其余人霎时聚精会神地都盯过去,“说好了啊,转到谁喝三杯,别想着赖掉。”
寇辛挑了挑眉,“玩汤匙令呢?”
说罢,桌子上慢悠悠转动的汤匙恰好停了下来,柄尖正巧对着珠帘门处的寇辛。
寇辛:“?”
其余人纷纷笑闹成一团。
“寇辛今日不走运啊!”
“三杯三杯!”
“来迟还有三杯呢。”
“还得赔咱们哥几个三杯吧?”
“哟,九杯!”
寇辛打着商量,“我先出去?”
季钟笑骂,“滚过来喝!”
季钟便是那左金吾卫大将军的三子。
寇辛没法子,被他们按着坐在席上,桌上没备着他的酒盏,寇辛索性拿起喻誉的酒杯,利落地干了三杯酒。
众人道了声“好”。
寇辛还想再喝时,一直没出声的喻誉抬手按了下来,“行了。
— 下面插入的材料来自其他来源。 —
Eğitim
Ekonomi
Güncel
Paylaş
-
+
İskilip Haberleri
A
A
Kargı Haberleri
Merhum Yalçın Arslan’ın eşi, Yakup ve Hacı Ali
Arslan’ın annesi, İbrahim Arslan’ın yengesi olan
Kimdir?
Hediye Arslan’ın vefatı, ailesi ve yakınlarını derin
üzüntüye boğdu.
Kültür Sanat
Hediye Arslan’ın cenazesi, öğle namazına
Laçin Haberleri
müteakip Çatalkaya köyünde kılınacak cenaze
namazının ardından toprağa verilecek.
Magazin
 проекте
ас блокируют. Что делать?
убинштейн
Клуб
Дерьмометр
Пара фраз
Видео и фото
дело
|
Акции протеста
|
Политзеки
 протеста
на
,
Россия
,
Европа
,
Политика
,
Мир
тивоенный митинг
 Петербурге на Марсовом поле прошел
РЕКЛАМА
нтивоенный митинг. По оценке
”
众人唏嘘一声,嫌喻誉扫兴。
喻誉夺过寇辛手中他的酒杯,“他什么酒量你们又不是不知道,发起酒疯来你们陪着?”
寇辛踹了喻誉一脚,“去你的。”
喻誉给自己倒了一杯,“我替他喝。”
其余人又起了哄。
季钟招了招手,喻誉喝一杯,小厮又满上一杯,足足喝完了剩下六杯,他们才意兴作罢。
喻誉先前就喝了不少,喝完这六杯,也有些顶不住,扶了扶额,他是醉了也不上脸的人,季钟那脸快红成猴屁股了,寇辛喝完那三杯颊侧也漫上些粉晕,独独喻誉,那面色还是白净的,只有眼神有些飘忽不定。
小厮们把寇辛的碗筷及金樽都端了上来,倒了些不烈的清酒,一样是温好的。
寇辛夹了几筷子菜,心累地叹了口气,“那太学还没国子学舒服,逃个学比登天还难。”
季钟笑他,“现在晓得后悔了?”
其余人道:“别理他,让他一声不吭地扔下哥几个。”
寇辛求饶,“都给哥哥们赔了三杯酒了,还不够?”
季钟给寇辛开脱,“喻誉都躺了半月了,那太学也不见得有多好,还不是圣上下的旨意让咱寇辛去遭这个罪?”
寇辛识相地给季钟倒了杯酒,“对,就是这样。”
季钟道:“来来来,再来一局?”
那汤匙又转动起来。
寇辛看了眼喻誉的脸色,见还好,以为喻誉还能喝,也没阻止这些人继续玩那汤匙令,喻誉今日也不走运,连了好几局都是他,又饮了好几杯,偏生面上还是一副吊儿郎当的样子,旁若无事地说说笑笑。
等众人发现不对劲已经迟了。
寇辛苦着张脸,往后仰,大着嘴巴道:“别捏了!”
喻誉神情镇定,两手捏着寇辛泛着粉晕的两腮,只觉手中触感又软又嫩,不为所动。
几人哄笑成一团。
寇辛边躲喻誉的手,边道,“笑什么笑,赶紧把他拉开啊!”
喻誉一醉酒就喜欢逮着寇辛欺负,没有半点酒品,他们都习惯了,光看戏,也不动手。
还是季钟够朋友,让小厮将喻誉扶下去歇着,喻誉扯着寇辛不肯放,寇辛也只能一同陪喻誉回他寝房。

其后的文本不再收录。